At first the woman refuses to admit that she is trapped in an abusive relationship, or even acknowledge that the relationship is not going well.

He often makes excuses for his partner’s violence, saying that it will not happen again or that it was a really exceptional situation.

2. Guilt

At this point, the woman becomes aware that there is indeed a problem , but still believes that the blame lies with herself, not with the abuser.

She feels she deserves to be treated this way because she is not really the woman she should be or has done something wrong.

3. Illustration

It is here that one could say that she is beginning to lift her head, since she no longer sees herself as the culprit of the situation.

Despite this, he continues to believe that he should stay by his partner’s side because he still has hope that they will be able to change things .

4. Responsibility

This is the end point of recovery because the woman sees that her husband or boyfriend is not going to change and that she has no right to do what he is doing to her.

She learns that she has to get out of the relationship anyway, that the abuse is not going to stop until she gets away from the abuser and reports him.

Treatments

As mentioned at the beginning of the article, battered women’s syndrome is not a disorder included in any of the two main diagnostic manuals in the field of psychology, although it is used, especially in the United States, in trials on domestic violence and murder of the husband .

However, there are a series of therapies that have been applied with the intention of reducing the symptoms associated with this diagnostic proposal. Let’s see the two most remarkable ones.

1. Feminist therapy

Feminist therapy proposes to take into account during psychotherapy the structural elements of society that still make gender differences prevail .

This, with respect to the syndrome explained here, aims to empower women to take an active role in reporting their abuser, as well as to enable the recovery process.

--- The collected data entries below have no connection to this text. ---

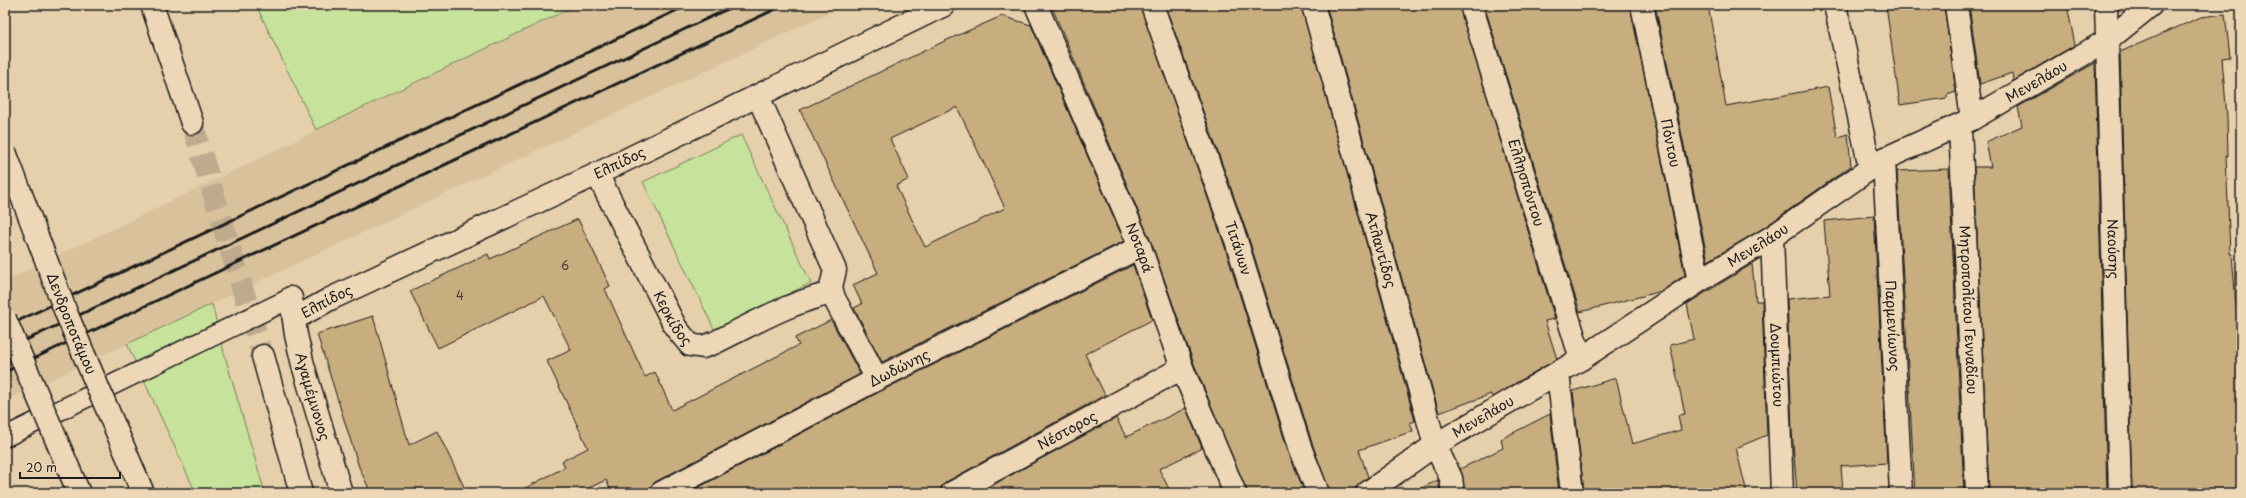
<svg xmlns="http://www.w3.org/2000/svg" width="2246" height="498" font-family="'Playpen Sans',sans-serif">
	<rect width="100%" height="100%" fill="#e6cfab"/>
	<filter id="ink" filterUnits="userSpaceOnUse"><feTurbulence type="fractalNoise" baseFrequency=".025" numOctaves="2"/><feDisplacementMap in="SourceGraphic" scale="8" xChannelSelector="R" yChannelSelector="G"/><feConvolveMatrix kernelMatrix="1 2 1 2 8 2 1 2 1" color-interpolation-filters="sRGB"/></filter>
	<g filter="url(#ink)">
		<path fill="#d9c29b" d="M577,5H846L5,401V281Z"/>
		<path fill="#c7e29a" stroke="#727f5b" d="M256,5H577L316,130Z
			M741,135L811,283L714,329L643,182Z
			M212,304L224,353L265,493H196L127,344Z"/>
		<path fill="#c8ad7e" stroke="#1c1c1c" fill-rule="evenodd" d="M1051,5H1140L1224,244L1288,451L1305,493H1247L1194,364L1151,242Z
			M1165,5H1301L1415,421L1410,423L1413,431L1359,450L1368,477L1356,487L1355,493H1330L1312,443L1248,236Z
			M1326,5H1459L1555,319L1545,321L1557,359L1492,397L1491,394L1439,413Z
			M1484,5H1630L1685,275L1662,291L1580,312Z
			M1655,5H1708L1726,106L1828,87L1837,137L1848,134L1851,166L1765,227L1708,261Z
			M1886,5H1944L1956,92L1947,95V98L1900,105Z
			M1969,5H2067L2075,45L2013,81L2012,73L1980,84Z
			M2225,14L2230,57L2222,58L2227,117L2228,156H2226L2230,254H2232L2241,368L2240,493H2132L2120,52L2201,17Z
			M1002,16L1031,25L1124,241L882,362L854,308L862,304L853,285L878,273L800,110L947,40ZM957,107L1005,208L925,247L896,186L909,179L890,139Z
			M2095,63L2107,493H1989L1974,167H1991L1986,142L2022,126L2018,107Z
			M1949,169L1964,493H1915L1897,171Z
			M1874,216L1887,463L1841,466L1843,493H1797L1792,431L1787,299L1830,295L1824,221Z
			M578,219L610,286L605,289L645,377L655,372L672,410L799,345L795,338L831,320L860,374L655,482L650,487L649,493H612L606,480L578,493H516L565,467L562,461L588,448L547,361L571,350L544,296L438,348L410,291L488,254L490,259Z
			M1752,264L1756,301H1762L1767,435L1736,448L1747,493H1584L1573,391L1616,378L1632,444L1681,430L1678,415L1685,414L1670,345L1694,339L1687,304Z
			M1133,265L1152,320L1085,354L1105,395L946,482L941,487L940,493H688L883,390Z
			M373,316L409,445L437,431L467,493H371L359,467L317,334Z
			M1186,408L1202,448L1159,469L1171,493H978L1116,418L1126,437Z
			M1550,414L1559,493H1465L1460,469L1503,448L1501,439Z
			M1438,480L1440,493H1411Z"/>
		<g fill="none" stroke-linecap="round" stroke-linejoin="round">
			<path stroke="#beab8e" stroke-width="22" stroke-dasharray="22 11" stroke-linecap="butt" d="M192,123L263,356"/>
			<g stroke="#1c1c1c" stroke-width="22">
				<path id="pedestrian" d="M5,437L291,298"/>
			</g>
			<g stroke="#1c1c1c" stroke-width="25">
				<g id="minor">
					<path id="s1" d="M1036,5L1140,247L1182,368L1235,493"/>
					<path id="s2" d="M1152,5L1236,240L1300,447L1318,493"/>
					<path id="s3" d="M1313,5L1435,445L1451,478L1453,493"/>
					<path id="s4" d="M1471,5L1581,359"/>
					<path id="s5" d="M1642,5L1699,281"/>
					<path d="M1835,5L1870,168"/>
					<path d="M1956,5L1972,119"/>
					<path id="s6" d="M2106,5L2120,493"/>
					<path d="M758,96L835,270L831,287L834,298L877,379"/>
					<path id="s7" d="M1960,126L1977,493"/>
					<path id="s8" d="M1884,159L1901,493"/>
					<path id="s9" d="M597,174L676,328L690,345L703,347L714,343C753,324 790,302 832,293"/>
					<path id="s10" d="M1772,237L1782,493"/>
					<path id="s11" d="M291,298L296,335L303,365L341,493"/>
					<path id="s12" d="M294,319L330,299L597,174L944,5"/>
					<path d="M1558,373L1572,493"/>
					<path id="s13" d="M661,493L877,379L1140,247"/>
					<path id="s14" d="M952,493L1182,368"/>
					<path id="s15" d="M1367,493L1435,445L1581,359L1699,281L1772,237L1884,159L1972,119L2108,40L2151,5"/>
				</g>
			</g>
			<g stroke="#1c1c1c" stroke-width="25">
				<path id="tertiary" d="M152,5L192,123
					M263,356L301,493"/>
			</g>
			<use href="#pedestrian" stroke="#edd7b6" stroke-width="19"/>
			<use href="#minor" stroke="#edd7b6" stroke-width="22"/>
			<use href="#tertiary" stroke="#edd7b6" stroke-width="22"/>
			<path stroke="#1c1c1c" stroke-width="3" d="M5,327L688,5
				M5,350L736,5
				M5,372L784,5"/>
			<g stroke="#1c1c1c" stroke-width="25" stroke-linecap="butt">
				<g id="secondary-bridge">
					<path id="s16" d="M5,152L67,315L143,493"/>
					<path d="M5,319L79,493"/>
				</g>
			</g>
			<use href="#secondary-bridge" stroke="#edd7b6" stroke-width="22"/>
		</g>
	</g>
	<g text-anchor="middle" stroke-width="3.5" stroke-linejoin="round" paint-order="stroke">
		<g font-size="12" fill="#474034">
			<text x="565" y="270">6</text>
			<text x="460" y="300">4</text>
		</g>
		<g font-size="14" fill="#1c1c1c" stroke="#edd7b6">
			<text dy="5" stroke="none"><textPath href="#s15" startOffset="787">Μενελάου</textPath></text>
			<text dy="5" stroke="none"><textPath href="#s5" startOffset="141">Πόντου</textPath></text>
			<text dy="5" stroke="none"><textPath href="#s12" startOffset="361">Ελπίδος</textPath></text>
			<text dy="5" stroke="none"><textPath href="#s4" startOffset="186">Ελλησπόντου</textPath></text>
			<text dy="5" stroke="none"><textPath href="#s15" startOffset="463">Μενελάου</textPath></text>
			<text dy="5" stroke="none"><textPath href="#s1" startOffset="264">Νοταρά</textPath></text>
			<text dy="5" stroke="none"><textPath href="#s2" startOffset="258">Τιτάνων</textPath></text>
			<text dy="5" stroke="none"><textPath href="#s6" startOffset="244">Ναούσης</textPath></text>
			<text dy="5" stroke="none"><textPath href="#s3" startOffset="254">Ατλαντίδος</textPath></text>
			<text dy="5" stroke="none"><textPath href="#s12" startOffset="37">Ελπίδος</textPath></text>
			<text dy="5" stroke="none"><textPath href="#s7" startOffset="184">Μητροπολίτου Γενναδίου</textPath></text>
			<text dy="5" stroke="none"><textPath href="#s9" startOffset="163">Κερκίδος</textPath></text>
			<text dy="5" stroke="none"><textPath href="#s16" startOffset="184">Δενδροποτάμου</textPath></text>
			<text dy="5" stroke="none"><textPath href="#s8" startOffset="167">Παρμενίωνος</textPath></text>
			<text dy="5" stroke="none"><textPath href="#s10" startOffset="128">Δουμπιώτου</textPath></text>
			<text dy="5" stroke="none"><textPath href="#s13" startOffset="269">Δωδώνης</textPath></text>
			<text dy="5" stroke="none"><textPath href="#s11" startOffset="101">Αγαμέμνονος</textPath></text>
			<text dy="5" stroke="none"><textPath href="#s15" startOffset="139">Μενελάου</textPath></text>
			<text dy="5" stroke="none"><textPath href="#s14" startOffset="131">Νέστορος</textPath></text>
		</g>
	</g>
	<rect width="2246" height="498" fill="none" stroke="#edd7b6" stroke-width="20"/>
	<rect x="10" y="10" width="2226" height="478" fill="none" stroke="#1c1c1c" stroke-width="1.5" filter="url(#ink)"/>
	<path d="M20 472v6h100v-6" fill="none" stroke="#1c1c1c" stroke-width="2"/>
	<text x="26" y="472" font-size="12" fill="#1c1c1c" stroke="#edd7b6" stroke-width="3" paint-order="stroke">20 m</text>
</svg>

In addition, feminist therapy has been used to evaluate the patients and to be able to explain, in judicial terms, the syndrome resulting from the mistreatment suffered over several years.

2. STEP Program

STEP stands for “Survivor Therapy Empowerment Program” .

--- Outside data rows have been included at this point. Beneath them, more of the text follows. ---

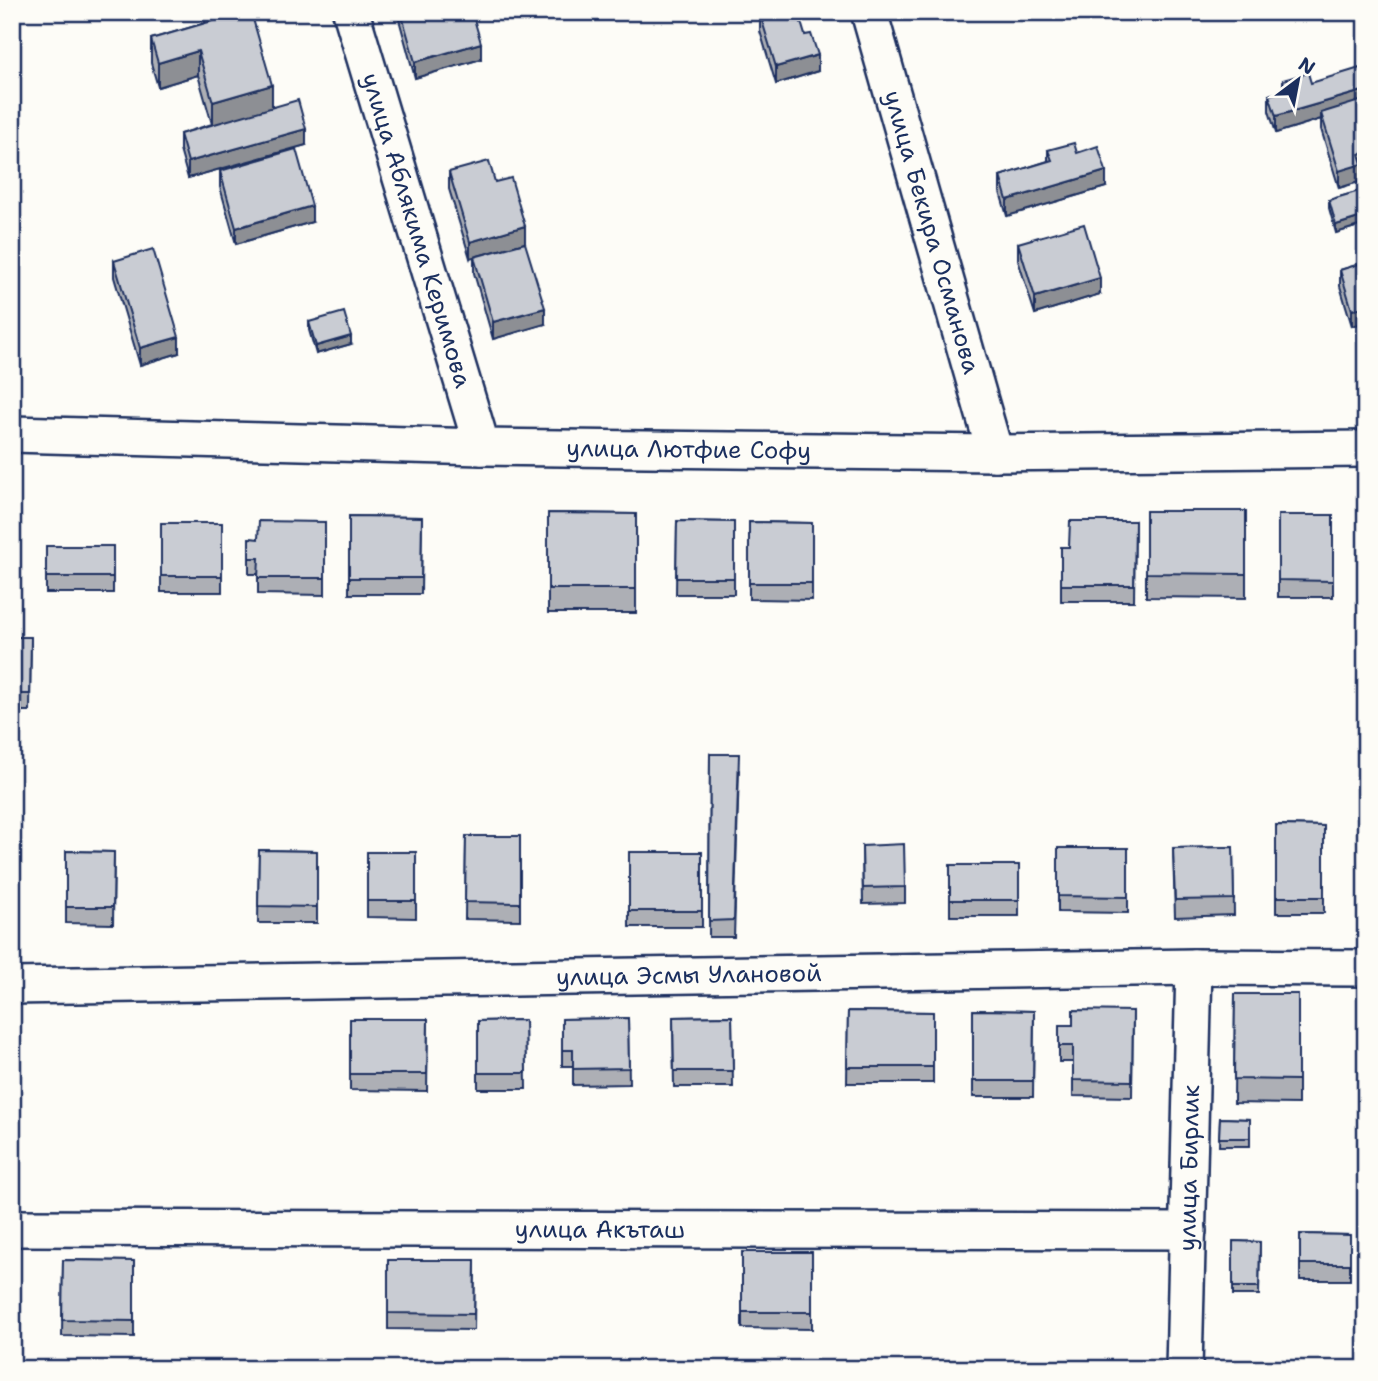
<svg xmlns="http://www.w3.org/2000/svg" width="1378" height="1381" viewBox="0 0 1378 1381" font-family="'Shantell Sans',sans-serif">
	<rect width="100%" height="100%" fill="#fdfcf7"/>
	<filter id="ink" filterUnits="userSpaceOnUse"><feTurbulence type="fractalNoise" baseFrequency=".0143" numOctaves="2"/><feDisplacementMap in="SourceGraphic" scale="14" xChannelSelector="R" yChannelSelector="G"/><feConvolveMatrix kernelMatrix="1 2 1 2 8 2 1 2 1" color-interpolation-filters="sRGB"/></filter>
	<g filter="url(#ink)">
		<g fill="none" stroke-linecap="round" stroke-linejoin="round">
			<defs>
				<g id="minor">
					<path id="s1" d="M351,12L482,447"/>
					<path id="s2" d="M869,12L995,453"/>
					<path id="s3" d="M12,434L482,447L995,453L1366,449"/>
					<path id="s4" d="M12,986L1194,967L1366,968"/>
					<path id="s5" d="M12,1228L1188,1231"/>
					<path id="s6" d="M1184,1369L1194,967"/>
				</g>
			</defs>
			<use href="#minor" stroke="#1b2f5e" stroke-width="40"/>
			<use href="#minor" stroke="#fdfcf7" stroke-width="35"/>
		</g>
		<g fill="#adafb5" stroke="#1b2f5e" stroke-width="2">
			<path d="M199,12H251L272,107L306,145L188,178L180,150V134L212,124L198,75L158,87L151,63V39L202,24Z"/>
			<path d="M397,12H472L481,59L415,78Z"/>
			<path d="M760,14L805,35L818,71L776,84L760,31Z"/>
			<path d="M1366,76V168L1362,169V181L1339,188L1321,129V119L1276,133L1269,111V95L1283,91V80L1311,83Z"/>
			<path d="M1048,150L1077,153L1106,187L1007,216L1000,192V176L1048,161Z"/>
			<path d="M220,171L312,222L236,244L220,187Z"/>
			<path d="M449,172L495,182L470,258L449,189Z"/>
			<path d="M1366,189V243L1362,230V225L1336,233L1329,208V200Z"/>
			<path d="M1018,243L1100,294L1035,314L1018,260Z"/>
			<path d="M474,257L545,324L493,339L474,273Z"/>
			<path d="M114,261L179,353L140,365L114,277Z"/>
			<path d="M1366,262V322L1352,326L1340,286V270Z"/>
			<path d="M309,322L351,344L316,354L309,330Z"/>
			<path d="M1146,511H1246V598L1146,597Z"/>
			<path d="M548,513L636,514V613H548Z"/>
			<rect x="12" y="515" width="5" height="74"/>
			<rect x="1278" y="515" width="55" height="82"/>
			<path d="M349,516L422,517L421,594H349Z"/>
			<path d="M677,521L734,522V594H676Z"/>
			<path d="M1135,521L1134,601H1061V547H1069Z"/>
			<path d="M325,522V595L258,594V574H249V538L258,539Z"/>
			<path d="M749,522L812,523V600L749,599Z"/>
			<rect x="161" y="523" width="61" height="69"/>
			<rect x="1363" y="531" width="3" height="58"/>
			<rect x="46" y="546" width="67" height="47"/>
			<path d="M12,637H31L30,711H12Z"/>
			<path d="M710,754L739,770L734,937H709Z"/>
			<path d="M1276,825L1324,826V913H1276Z"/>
			<path d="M466,836H520V920L465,919Z"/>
			<path d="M862,846L905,887V903L863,904Z"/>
			<path d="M1233,847L1234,915L1175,917L1173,848Z"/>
			<path d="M1058,848H1128V913L1058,912Z"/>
			<path d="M259,850L317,851V923H258Z"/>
			<path d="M66,851L114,852L113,924L66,923Z"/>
			<path d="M367,852H416V918L367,917Z"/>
			<rect x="629" y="852" width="73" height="75"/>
			<rect x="950" y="865" width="69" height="51"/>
			<path d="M1235,994H1298V1104L1234,1103Z"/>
			<path d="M1363,1001H1366V1086H1362Z"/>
			<path d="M973,1010L1034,1011L1033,1097H973Z"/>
			<path d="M848,1011L933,1012V1083H847Z"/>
			<path d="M1133,1011L1132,1097L1073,1096V1062H1059V1025H1073Z"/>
			<path d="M732,1016L733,1087H674L673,1017Z"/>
			<path d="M628,1018L629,1084L573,1085V1066H562V1019Z"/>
			<path d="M350,1019H428L427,1091L350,1090Z"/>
			<path d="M525,1020L526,1089H478V1021Z"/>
			<path d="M1220,1118L1250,1119V1146H1219Z"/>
			<path d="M1300,1234L1350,1235V1280H1300Z"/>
			<path d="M1233,1241L1260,1242L1259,1295H1233Z"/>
			<path d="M742,1252H812V1329L742,1328Z"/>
			<path d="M63,1260L134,1261V1337L62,1336Z"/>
			<path d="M388,1260H475L474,1330L388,1329Z"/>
		</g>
		<g fill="#8d8f94" stroke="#1b2f5e" stroke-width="2">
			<path d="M230,12H251L205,36V19Z"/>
			<path d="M481,43V59L415,78V62Z"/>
			<path d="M198,51V75L158,87V63Z"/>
			<path d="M818,55V71L776,84V67Z"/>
			<path d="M272,85V109L213,126V102Z"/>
			<path d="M1366,90V106L1321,113V119L1276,133V116Z"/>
			<path d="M306,129V145L188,178V162Z"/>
			<path d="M1366,152V168L1362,169V181L1339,188V171L1359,154Z"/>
			<path d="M1106,171V187L1007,216V200Z"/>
			<path d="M312,206V222L236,244V228Z"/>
			<path d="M1362,217V225L1336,233V225Z"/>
			<path d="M525,226V243L470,258V242Z"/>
			<path d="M1100,278V294L1035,314V297Z"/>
			<path d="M1366,306V322L1352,326V310Z"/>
			<path d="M545,308V324L493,339V322Z"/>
			<path d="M351,336V344L316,354V346Z"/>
			<path d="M179,337V353L140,365V348Z"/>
		</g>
		<g fill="#c9ccd3" stroke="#1b2f5e" stroke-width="2">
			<path d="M203,12H230L205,19Z"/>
			<path d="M243,12H251L272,85L213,102L198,51L158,63L151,39Z"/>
			<path d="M401,12H472L481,43L415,62Z"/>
			<path d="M768,12H798L805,35L811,34L818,55L776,67L760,14Z"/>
			<path d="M1363,67L1366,76V90L1276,116L1269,95L1286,91L1283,80L1308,73L1311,83Z"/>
			<path d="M1366,99V152L1359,154L1362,164L1339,171L1321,113Z"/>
			<path d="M298,100L306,129L188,162L180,134Z"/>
			<path d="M1074,143L1077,153L1098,146L1106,171L1007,200L1000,176L1052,160L1048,150Z"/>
			<path d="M296,149L312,206L236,228L220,171Z"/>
			<path d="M489,161L495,182L511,178L525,226L470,242L449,172Z"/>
			<path d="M1366,189V213L1362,214V217L1336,225L1329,200Z"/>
			<path d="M1366,213V226L1362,214Z"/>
			<path d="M1084,224L1100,278L1035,297L1018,243Z"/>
			<path d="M525,243L545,308L493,322L474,257Z"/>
			<path d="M153,249L179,337L140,348L114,261Z"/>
			<path d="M1366,262V306L1352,310L1340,270Z"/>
			<path d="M344,312L351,336L316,346L309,322Z"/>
			<path d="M1146,511H1246V574L1146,573Z"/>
			<path d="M548,513L636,514V589H548Z"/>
			<rect x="12" y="515" width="5" height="58"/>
			<path d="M1278,515H1333V581L1278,580Z"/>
			<path d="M349,516L422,517L421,578H349Z"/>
			<path d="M259,521L325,522V578H258L259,558H249V538L258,539Z"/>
			<path d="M677,521L734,522V578H676Z"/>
			<path d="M1070,521H1135L1134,585H1061V547H1069Z"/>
			<path d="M749,522L812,523V583H749Z"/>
			<rect x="161" y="523" width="61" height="53"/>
			<rect x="1363" y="531" width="3" height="42"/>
			<rect x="46" y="546" width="67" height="31"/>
			<path d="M12,637H31L30,694H12Z"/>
			<path d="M710,754H739L734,920L709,921Z"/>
			<path d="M1276,825L1324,826V897H1276Z"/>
			<path d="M466,836H520V903L465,902Z"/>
			<path d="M904,844L905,887L863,888L862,846Z"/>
			<path d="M1233,847L1234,899L1175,900L1173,848Z"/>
			<path d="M1058,848H1128V897L1058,896Z"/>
			<path d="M259,850L317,851V907L258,906Z"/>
			<path d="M66,851L114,852L113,907H66Z"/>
			<rect x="367" y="852" width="49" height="49"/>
			<rect x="629" y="852" width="73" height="59"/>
			<rect x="950" y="865" width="69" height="35"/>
			<path d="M1235,994H1298V1080L1234,1079Z"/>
			<path d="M1363,1001H1366V1070H1362Z"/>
			<path d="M973,1010L1034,1011L1033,1081H973Z"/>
			<path d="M1073,1010L1133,1011L1132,1081L1073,1080V1046H1059V1025H1073Z"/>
			<path d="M848,1011L933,1012V1067H847Z"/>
			<path d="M732,1016L733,1071H674L673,1017Z"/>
			<path d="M628,1018L629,1068L573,1069V1050H562V1019Z"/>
			<path d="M350,1019H428L427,1074H350Z"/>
			<path d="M525,1020L526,1073H478V1021Z"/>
			<path d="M1220,1118L1250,1119V1138H1219Z"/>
			<path d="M1300,1234L1350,1235V1264H1300Z"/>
			<path d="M1233,1241L1260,1242L1259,1287H1233Z"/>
			<rect x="742" y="1252" width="70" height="60"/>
			<path d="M63,1260L134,1261V1321L62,1320Z"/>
			<path d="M388,1260H475L474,1314L388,1313Z"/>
		</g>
	</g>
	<g text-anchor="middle" stroke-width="7" stroke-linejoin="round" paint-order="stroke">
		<g font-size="24" fill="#1b2f5e" stroke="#fdfcf7">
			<text dy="8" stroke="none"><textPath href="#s1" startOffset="228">улица Аблякима Керимова</textPath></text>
			<text dy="8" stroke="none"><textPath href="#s2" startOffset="229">улица Бекира Османова</textPath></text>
			<text dy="8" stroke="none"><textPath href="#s3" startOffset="677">улица Лютфие Софу</textPath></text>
			<text dy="8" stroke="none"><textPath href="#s4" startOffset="677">улица Эсмы Улановой</textPath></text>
			<text dy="8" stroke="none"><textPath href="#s6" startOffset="201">улица Бирлик</textPath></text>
			<text dy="8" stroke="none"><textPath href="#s5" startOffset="588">улица Акъташ</textPath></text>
		</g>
	</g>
	<rect width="1378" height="1381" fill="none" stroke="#fdfcf7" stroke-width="42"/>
	<rect x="21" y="21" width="1336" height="1339" fill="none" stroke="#1b2f5e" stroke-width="2.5" filter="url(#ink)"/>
	<g transform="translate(1298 80) rotate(32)" stroke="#fdfcf7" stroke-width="5" paint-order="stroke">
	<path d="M0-5L12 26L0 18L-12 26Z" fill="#1b2f5e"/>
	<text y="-10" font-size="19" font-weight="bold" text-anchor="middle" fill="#1b2f5e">N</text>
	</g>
</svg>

This therapy, which has been empirically validated in clinical and prison populations, consists of the following twelve steps:
1: Defining domestic violence
2: Overcome dysfunctional thinking and design a safety plan
3: Think, feel and act.
4: Change to positive thinking and anger management.
5: Managing stress and practicing relaxation.
6: The cycle of violence and the psychological effects of violence.
7: Post-Traumatic Stress Disorder and Battered Women’s Syndrome
8: Mourning the end of a relationship.
9: Effects of Domestic Violence on Children.
10: Learning to ask yourself what you want.
11: Establishing Healthy Relationships
12: Ending a Relationship

Bibliographic reference:

  • Walker, L. E. (2009). The battered Woman Syndrome – Third edition. New York: Springer.
  • Walker, L. (2012). The battered woman syndrome. Desclée de Brouwer editors.